An On-Premise Perspective

AI-RADAR follows such initiatives with interest because, in the context of on-premise deployment, understanding internals is as critical as data sovereignty. A team evaluating VLM adoption on their own infrastructure must accurately estimate memory consumption, inference bottlenecks, and optimization opportunities. Transparent models like SupraVL-Nano-900k, while not intended for production, provide an ideal testbed to familiarize with trade-offs between encoders, decoders, and fusion strategies.

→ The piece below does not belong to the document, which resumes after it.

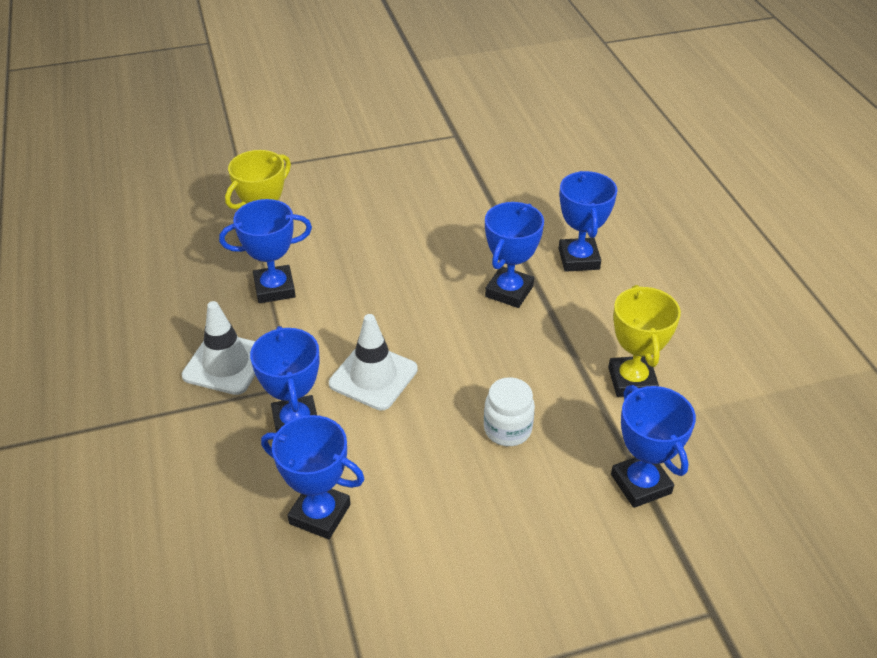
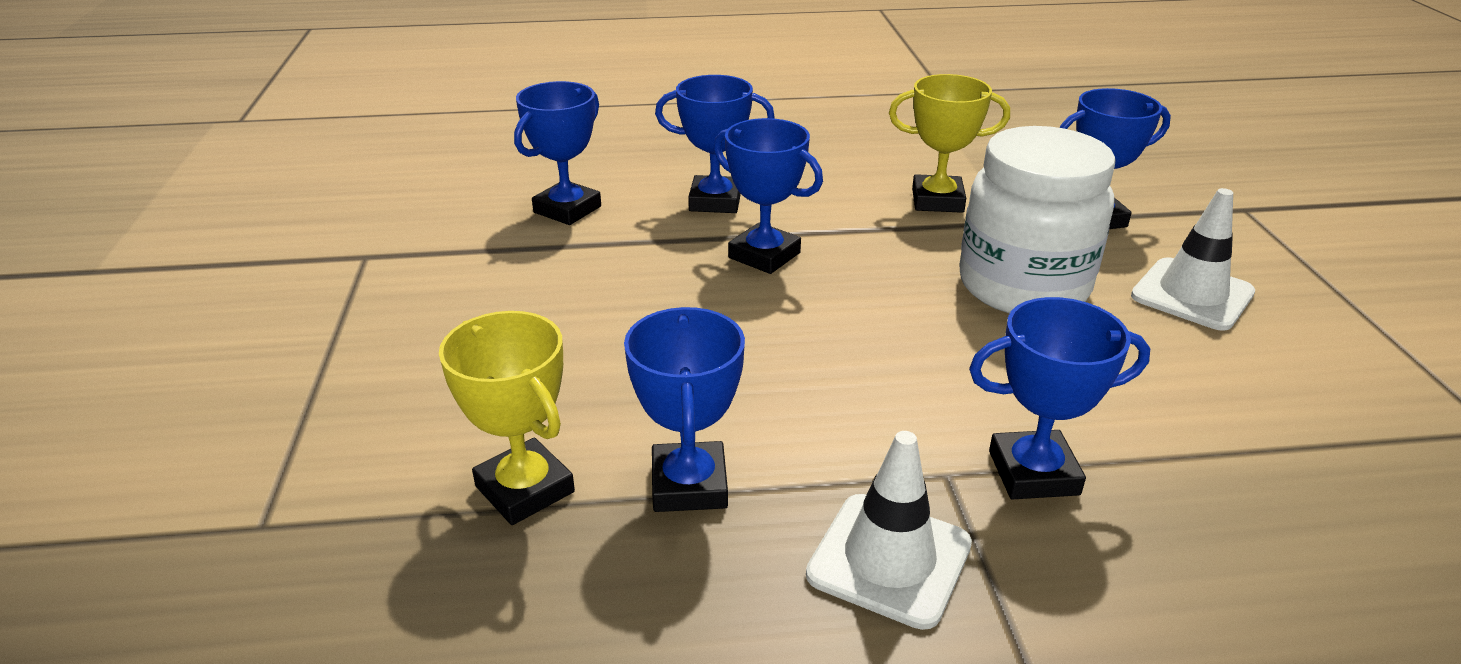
camera: 80 degrees left, 10 degrees down
blue trophy [261,415,365,539] -> blue trophy moved to [514,81,601,225]
white traffic cone [329,314,418,411] -> white traffic cone moved to [1131,188,1255,331]
white jar [484,377,535,446] -> white jar [959,126,1116,313], size x2.07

Of course, limitations are clear: Flickr8k is tiny, captions are short, and the model does not follow instructions. But the SupraLabs team is honest: "It is not competing with LLaVA. It is competing with nothing—it’s an educational artifact." The roadmap includes replacing the CNN with a small ViT, adding cross-attention layers (Flamingo style), and scaling the decoder, eventually training on larger datasets like CC3M or LAION-400M. These steps will require more compute, but they could be replicated on on-premise machines with consumer GPUs.

The Value of a Notebook

In the end, SupraVL-Nano-900k reminds us that the complexity of Large Language Models can be dissected and made accessible. Before investing in expensive infrastructure or opaque cloud services, having a dismantlable model in your hands helps ask the right questions. The code is there, ready on Hugging Face: a quick pip install and a few lines are enough to see it in action. An invitation, in short, to get your hands dirty with the building blocks of tomorrow’s VLMs.